My
unkempt thoughts are belligerently occupying my mind. Never have I ever looked
at language and linguistics in such a perplex manner. David Malouf once said,
even the simplest languages are composed of a complex system of silence and
sound. Despite the renowned beliefs, the value of a language can never be
accumulated through materialistic means. Thousands of generations of your
ancestry live upon the tip of your tongue. When your tongue is alive, your culture
and heritage becomes indefatigable, for your words act as a shield to all interlopers.
One should take pride when they spit in their tongue. One should take pride in
its lexis, its vowels and its ineffable patterns of silence and sound. There is
only so much interlopers could do, often times it is your mind that betrays
you. Your mind may try and kill your tongue; this is the story of two organs
that have failed to live in coexistence.
If
you do so much as to learn your language and cherish it, it will provide you
with remuneration, an endless cornucopia of knowledge and wisdom.
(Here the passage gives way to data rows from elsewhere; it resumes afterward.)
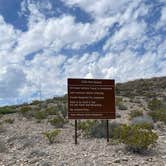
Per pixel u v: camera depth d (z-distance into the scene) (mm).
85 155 13547
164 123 23391
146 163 12211
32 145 16594
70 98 16266
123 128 15320
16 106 41375
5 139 19156
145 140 13695
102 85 16688
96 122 20844
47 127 23391
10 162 13078
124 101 38688
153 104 34375
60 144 16578
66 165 12062
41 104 38531
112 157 13133
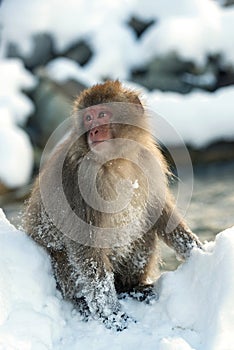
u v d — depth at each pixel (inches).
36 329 470.3
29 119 1230.9
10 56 1389.0
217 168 1106.1
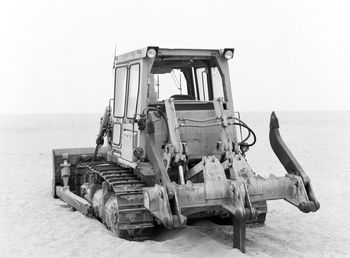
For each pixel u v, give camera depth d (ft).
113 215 26.43
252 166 59.31
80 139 108.37
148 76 26.35
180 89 31.09
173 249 23.98
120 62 30.22
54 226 30.32
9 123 233.14
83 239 27.02
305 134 123.95
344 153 75.36
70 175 39.29
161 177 22.53
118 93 30.58
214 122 26.55
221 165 23.53
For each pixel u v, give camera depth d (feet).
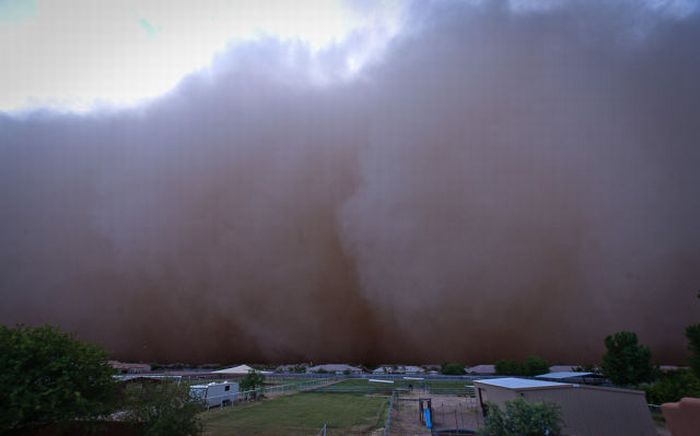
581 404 38.83
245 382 70.95
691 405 11.93
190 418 29.22
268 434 40.16
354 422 47.03
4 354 24.09
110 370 28.22
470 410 55.52
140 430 27.91
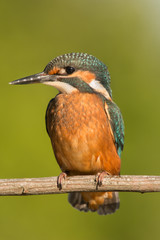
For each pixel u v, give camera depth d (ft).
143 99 56.34
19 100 51.31
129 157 52.54
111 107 36.04
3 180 31.07
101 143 34.50
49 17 60.18
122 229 49.60
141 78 58.39
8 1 57.47
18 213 46.78
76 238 47.29
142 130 54.03
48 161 48.67
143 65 59.62
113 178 31.17
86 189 31.42
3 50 55.47
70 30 61.16
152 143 53.62
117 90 57.47
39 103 51.49
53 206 47.11
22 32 57.52
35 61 56.65
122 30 61.72
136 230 50.21
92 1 63.10
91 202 38.86
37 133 49.83
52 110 35.40
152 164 52.80
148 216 50.93
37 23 59.00
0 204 46.83
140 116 54.85
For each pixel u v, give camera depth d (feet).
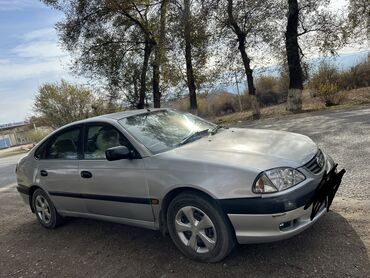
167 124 15.33
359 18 57.88
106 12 66.69
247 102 101.60
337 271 10.34
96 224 17.67
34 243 16.67
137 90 74.79
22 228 19.29
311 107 62.69
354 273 10.12
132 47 71.67
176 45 62.80
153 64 68.13
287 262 11.24
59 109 116.06
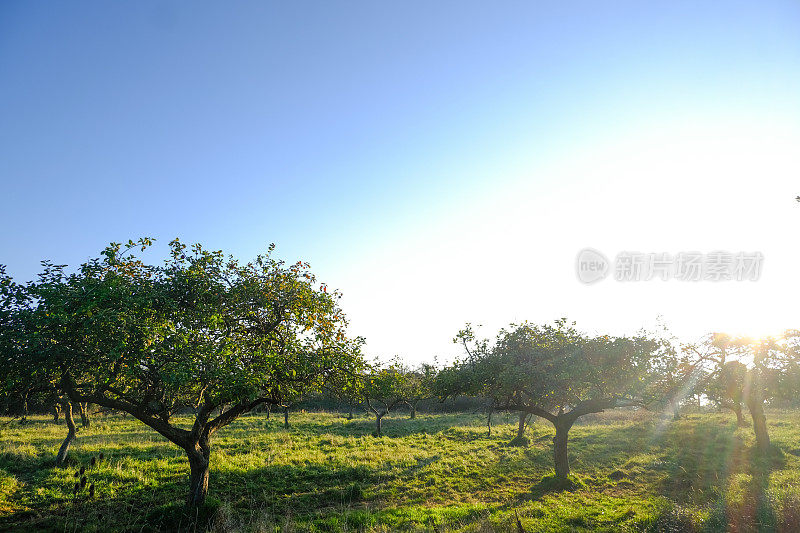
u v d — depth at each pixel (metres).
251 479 18.62
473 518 13.73
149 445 24.83
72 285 11.63
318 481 19.05
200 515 13.48
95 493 15.69
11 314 11.06
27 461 19.77
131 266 14.26
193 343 12.46
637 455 25.27
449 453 26.36
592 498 17.27
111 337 11.07
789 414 42.69
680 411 41.31
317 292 16.41
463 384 20.00
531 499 17.22
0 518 13.31
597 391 20.92
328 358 15.34
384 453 25.42
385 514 14.26
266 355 13.41
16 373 11.21
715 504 14.05
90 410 35.91
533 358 19.88
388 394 32.78
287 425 37.78
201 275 14.26
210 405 14.82
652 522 12.58
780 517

If you treat
your language irreverently, you will wholly loose yourself. You will find
yourself unable to fully equate with any other system of linguistics.
It
is every individual’s moral duty to rigorously hold onto their mother tongue to
honor their ancestors, despite the potential repercussions of colonialism and
bilingualism. Leading previously acquired knowledge into demise has an
exceedingly pernicious impact on human evolution.